*** SELECTED PASSAGE ***
Welcome to the January issue of my monthly newsletter!
Happy New Year!
Looking to do some self improvement this year? Don’t call it a resolution – those are out. Instead, try out a vision board or a bingo card! It’s a more visual way to represent what you’re trying to accomplish, with smaller increments of success and more incentive to share. They’re great content for social media (#trending), and a fun talking point with friends and family who come over and see what you’re envisioning.
Any kind of visual representation of your goals (like foods, places, activities, hobbies, etc.) is perfect for a collage that turns into a vision board. A simple 5×5 grid can hold 25 small goals for the year and be extra satisfying when you dab one of them off your list.
Still unclear? A quick social media search will give you thousands of examples and inspiration.
Here to There: The Bridge Loan Strategy
Timing is everything when you’re buying and selling a home. But… what if it wasn’t? When you want to purchase your next dream home, you search the market for days, weeks, even months to find the perfect place. And simultaneously, you prep your own home for sale, open it for viewings, and look for the right offer and buyer.
It’s great if the dates for your purchase and sale align and you want to move in exactly one day. But what if that isn’t the case?
Enter: the bridge loan. It’s literally a bridge between your current home and your future home! It fills the gap of financing when you can’t or don’t want to pay for two mortgages for an extended period of time.
*** End of SELECTED PASSAGE ***
* [COMPLETE THE FOLLOWING]
(1) Copy the January newsletter word for word, starting with "It’s great if" and going on through "period of time.".
(2) According to the January newsletter, how many small goals for the year can a simple 5×5 grid hold?
The lines that come next have no connection to the January newsletter.
*** DATA EXTRACT ***
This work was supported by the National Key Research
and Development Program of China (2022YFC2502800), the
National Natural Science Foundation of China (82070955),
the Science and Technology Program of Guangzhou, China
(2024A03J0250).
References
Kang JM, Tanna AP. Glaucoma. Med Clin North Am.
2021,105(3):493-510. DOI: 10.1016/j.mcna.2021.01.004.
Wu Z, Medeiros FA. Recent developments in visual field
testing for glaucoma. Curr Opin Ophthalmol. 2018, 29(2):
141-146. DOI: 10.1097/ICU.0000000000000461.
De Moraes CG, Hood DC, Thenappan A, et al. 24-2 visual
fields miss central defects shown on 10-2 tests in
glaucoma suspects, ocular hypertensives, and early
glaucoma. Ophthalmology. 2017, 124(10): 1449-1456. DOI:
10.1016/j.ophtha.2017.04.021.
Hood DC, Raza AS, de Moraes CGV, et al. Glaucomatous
*** End of DATA EXTRACT ***
* [EXERCISE RESPONSES]
(1)
It’s great if the dates for your purchase and sale align and you want to move in exactly one day. But what if that isn’t the case?
Enter: the bridge loan. It’s literally a bridge between your current home and your future home! It fills the gap of financing when you can’t or don’t want to pay for two mortgages for an extended period of time.

(2) 25